A two-channel deep network based model for improving ultra-short-term prediction of wind power via utilizing multi-source data

Data-driven predictions of wind turbine power outputs have received numerous discussions with using turbine data from the supervisory control and data acquisition (SCADA) system itself. It is of a high curiosity on studying the feasibility of extending the prediction capability with additionally considering data of other sources and the data-driven modeling principle of doing so. To respond such problem and introduce more innovative prediction techniques, this paper presents a pioneering attempt of studying a two-channel deep network modeling method for wind power predictions which leverage both the wind farm data and farm geoinformation.

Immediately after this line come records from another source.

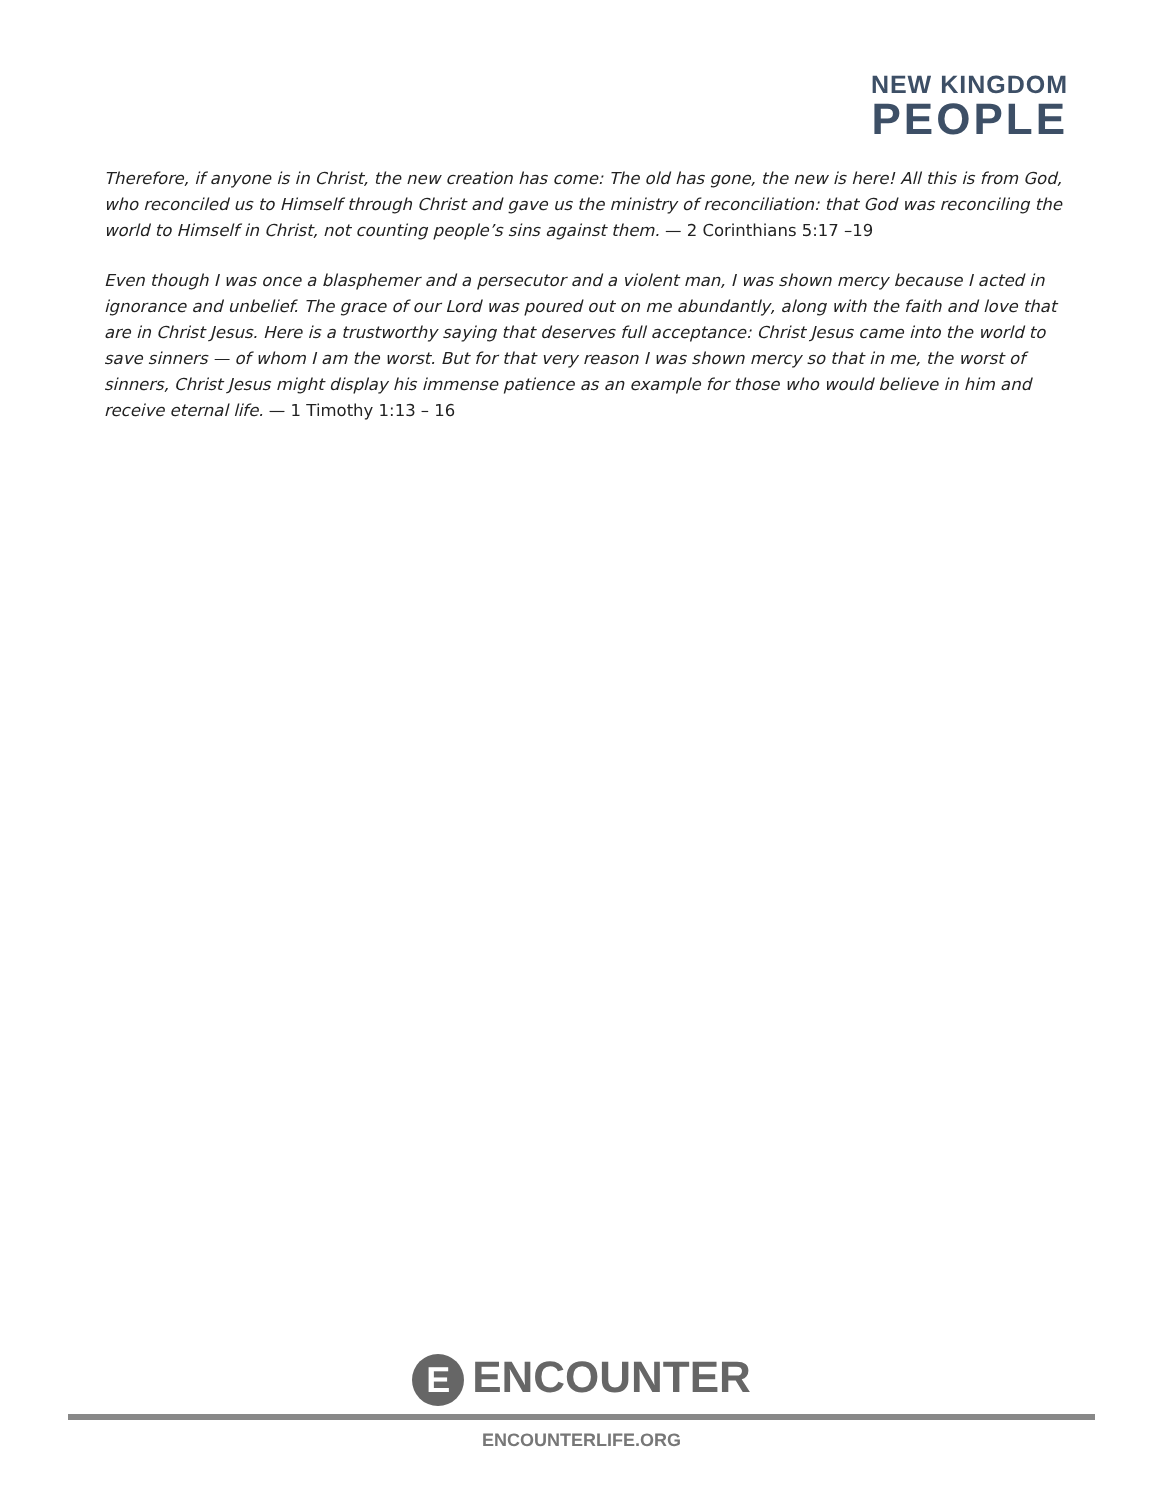NEW KINGDOM
PEOPLE
Therefore, if anyone is in Christ, the new creation has come: The old has gone, the new is here! All this is from God, who reconciled us to Himself through Christ and gave us the ministry of reconciliation: that God was reconciling the world to Himself in Christ, not counting people’s sins against them. — 2 Corinthians 5:17 –19
Even though I was once a blasphemer and a persecutor and a violent man, I was shown mercy because I acted in ignorance and unbelief. The grace of our Lord was poured out on me abundantly, along with the faith and love that are in Christ Jesus. Here is a trustworthy saying that deserves full acceptance: Christ Jesus came into the world to save sinners — of whom I am the worst. But for that very reason I was shown mercy so that in me, the worst of sinners, Christ Jesus might display his immense patience as an example for those who would believe in him and receive eternal life. — 1 Timothy 1:13 – 16
E ENCOUNTER
ENCOUNTERLIFE.ORG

Novelty can be profiled as follows: 1) To accommodate multi-source data in the input, a new high-dimensional input form of two components, a tensor and a graph, is developed; 2) To advance predictions with such input, a deep graph attention convolutional recurrent (GACR) method, which develops one novel deep network channel with stacking multiple graph convolution and long short term memory (GCN-LSTM) layers for engineering high-level latent features from high-dimensional inputs and another classical feature selection channel for directly engaging valuable wind turbine attributes, is proposed. Comprehensive computational experiments are conducted to verify the value of such modeling development by comparing it with a set of competitive benchmarking models. An ablation study is also conducted to explain the necessity and value of network modules in the proposed method. A new state-of-the-art prediction performance is achieved.